Saturday, August 29, 2009

More on the Movie on St. Josemaria

Filming starts on biography of Opus Dei founder Print E-mail

By Mark Pattison - Catholic News Service

Friday, 28 August 2009

WASHINGTON (CNS) -- Filming has begun in Argentina on a biography of St. Josemaria Escriva de Balaguer, the founder of Opus Dei. The movie, "There Be Dragons," is expected to be released in the summer or fall of 2010.

Directing the film is Roland Joffe, whose past films include "The Mission" and "The Killing Fields."

Joffe, who also wrote the screenplay, said he was not told what to write or how to present either the saint or the group, a personal prelature within the church, after earlier rejecting an offer to film a script provided by Opus Dei.

The film is set at the time of the Spanish Civil War, which tore apart the European nation during the second half of the 1930s.

And, likening it to his own creative freedom, Joffe said St. Josemaria "made no attempt to influence the people he worked with in terms of their politics." The director spoke at an Aug. 23 press conference in Argentina that was conducted in English, Spanish and Portuguese; U.S. reporters were allowed to listen in.

"At that time, that's pretty heroic. That's a time when almost all human beings were faced with making extraordinary choices," he said.

Charlie Cox, whose past film credits include "Stardust" and "Casanova," plays the priest. Wes Bentley, who had parts in "Ghost Rider" and "American Beauty," plays Manolo, a friend of Josemaria's who goes in and out of his life.

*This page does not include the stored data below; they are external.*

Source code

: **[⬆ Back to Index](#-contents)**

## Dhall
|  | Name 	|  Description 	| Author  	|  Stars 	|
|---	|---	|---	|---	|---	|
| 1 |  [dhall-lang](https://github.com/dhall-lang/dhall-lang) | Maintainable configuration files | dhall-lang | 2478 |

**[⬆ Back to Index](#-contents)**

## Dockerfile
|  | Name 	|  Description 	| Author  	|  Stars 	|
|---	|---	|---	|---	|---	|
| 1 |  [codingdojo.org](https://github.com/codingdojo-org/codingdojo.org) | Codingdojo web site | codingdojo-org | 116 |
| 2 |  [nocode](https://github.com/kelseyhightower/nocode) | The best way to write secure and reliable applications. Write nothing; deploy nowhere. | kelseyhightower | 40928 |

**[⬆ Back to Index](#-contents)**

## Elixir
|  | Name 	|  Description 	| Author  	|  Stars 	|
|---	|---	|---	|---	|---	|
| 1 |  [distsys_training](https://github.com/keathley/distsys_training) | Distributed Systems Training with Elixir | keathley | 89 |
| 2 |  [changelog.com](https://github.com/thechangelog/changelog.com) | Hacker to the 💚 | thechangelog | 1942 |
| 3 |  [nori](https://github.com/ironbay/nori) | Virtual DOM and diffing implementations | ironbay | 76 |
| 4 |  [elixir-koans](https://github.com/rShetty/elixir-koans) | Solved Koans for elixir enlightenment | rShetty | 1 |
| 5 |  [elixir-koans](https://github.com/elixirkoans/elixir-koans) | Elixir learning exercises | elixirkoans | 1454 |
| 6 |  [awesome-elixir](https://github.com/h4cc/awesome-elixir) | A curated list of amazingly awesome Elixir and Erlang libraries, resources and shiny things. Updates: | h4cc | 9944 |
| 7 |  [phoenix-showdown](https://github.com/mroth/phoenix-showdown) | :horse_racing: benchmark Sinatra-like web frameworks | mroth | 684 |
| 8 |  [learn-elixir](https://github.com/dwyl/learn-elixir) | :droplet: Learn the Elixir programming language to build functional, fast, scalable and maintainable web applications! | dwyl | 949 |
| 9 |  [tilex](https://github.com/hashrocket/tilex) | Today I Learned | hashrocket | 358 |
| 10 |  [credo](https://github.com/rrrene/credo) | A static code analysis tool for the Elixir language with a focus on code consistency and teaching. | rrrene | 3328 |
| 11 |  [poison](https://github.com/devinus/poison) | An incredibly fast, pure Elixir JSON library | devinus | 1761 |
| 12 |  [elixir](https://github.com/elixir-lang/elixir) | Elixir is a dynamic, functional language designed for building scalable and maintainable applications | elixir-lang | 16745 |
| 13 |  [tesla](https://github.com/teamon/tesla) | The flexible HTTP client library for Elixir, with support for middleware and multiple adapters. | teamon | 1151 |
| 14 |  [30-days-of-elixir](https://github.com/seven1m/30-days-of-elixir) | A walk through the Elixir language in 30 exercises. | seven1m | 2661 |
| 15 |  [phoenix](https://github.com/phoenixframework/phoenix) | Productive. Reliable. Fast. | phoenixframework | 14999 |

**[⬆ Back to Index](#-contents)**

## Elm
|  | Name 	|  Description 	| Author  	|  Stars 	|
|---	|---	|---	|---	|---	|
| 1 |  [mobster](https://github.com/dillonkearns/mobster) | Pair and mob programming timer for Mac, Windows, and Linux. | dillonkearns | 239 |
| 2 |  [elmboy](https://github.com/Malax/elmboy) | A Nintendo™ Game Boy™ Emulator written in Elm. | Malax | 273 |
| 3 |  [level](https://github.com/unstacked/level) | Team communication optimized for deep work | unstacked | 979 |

Ukrainian actress Olga Kurylenko, who has acted in "Quantum of Solace," "Hitman" and "Max Payne," plays Ildiko, a Hungarian woman who casts her lot with the Republican movement, which falls to the Francisco Franco-led rightist rebels.

Other actors in "There Be Dragons" include Dougray Scott, Geraldine Chaplin, Derek Jacobi and Charles Dance.

"We found ourselves making a film about love -- human love and divine love. About hate -- which I guess is human -- about betrayal and mistakes," Joffe said. Further, "I don't know if there's anybody who wants to live his life without meaning. So it's also a story about people trying to find meaning about their lives, and that's a powerful kind of story."

Responding to a question about source material for the script, Joffe said, "I researched as much as any writer can. History is not available to us; attempts at history are available to us. As an artist, one takes a difficult step that fiction is a way of understanding the truth.

"There were certain liberties I could take if those liberties could take us to the personal issues that people felt," Joffe continued, saying he was taken with St. Josemaria's idea that "a way to God is found through everyday life. And that life is also found through the Spanish Civil War. That is still felt by Spaniards very much today."

"I've been to many Opus Dei centers, and met many Opus Dei members (in doing research for the movie). And I've yet to encounter anything odd-seeming," said Cox. "I've been brought up a Catholic. I'm not a great practicing Christian. I've been to church infrequently, but I've never stopped going."

Cox added there is "an inner journey I've been going on during this film. I don't know where it will lead. My relationship with the Catholic Church and with God has certainly been profoundly affected for the better throughout this process," he added.

Asked whether he thought St. Josemaria was really a saint, Cox answered, "It's an impossible question to answer. ... I have to leave that up to the Catholic Church and not to myself."

Joffe recalled that when he made "The Mission," which dealt with Jesuit missionary activity in South America at the time of the slave trade, he used two Jesuits as advisers: a "very, very right-wing Jesuit -- those things do exist -- and a left-wing Jesuit, Father Daniel Berrigan."

He said he asked Father John Wauck, an Opus Dei priest who is a professor of literature and communication of the faith at the Pontifical University of the Holy Cross in Rome, "whether he'd serve the same purpose as Daniel Berrigan -- explain to Charlie (Cox) what he knew about Josemaria ... in as open and honest way as he could, what it means to be a priest. That's what he gave up his rather precious time to do, and I'm grateful for it."

When one questioner asked whether he thought "There Be Dragons" was some kind of response to the movie "The Da Vinci Code," which characterized Opus Dei as a bizarre cult, Joffe replied, "Well, it'd be a very expensive response." The price tag of "There Be Dragons" is estimated at $30 million.

"'The Da Vinci Code' stands on its own legs, whatever they may be," he added. "I think they took a rather cliched view and created a character and said he came from Opus Dei, and that is a bit much. But it's a fine movie."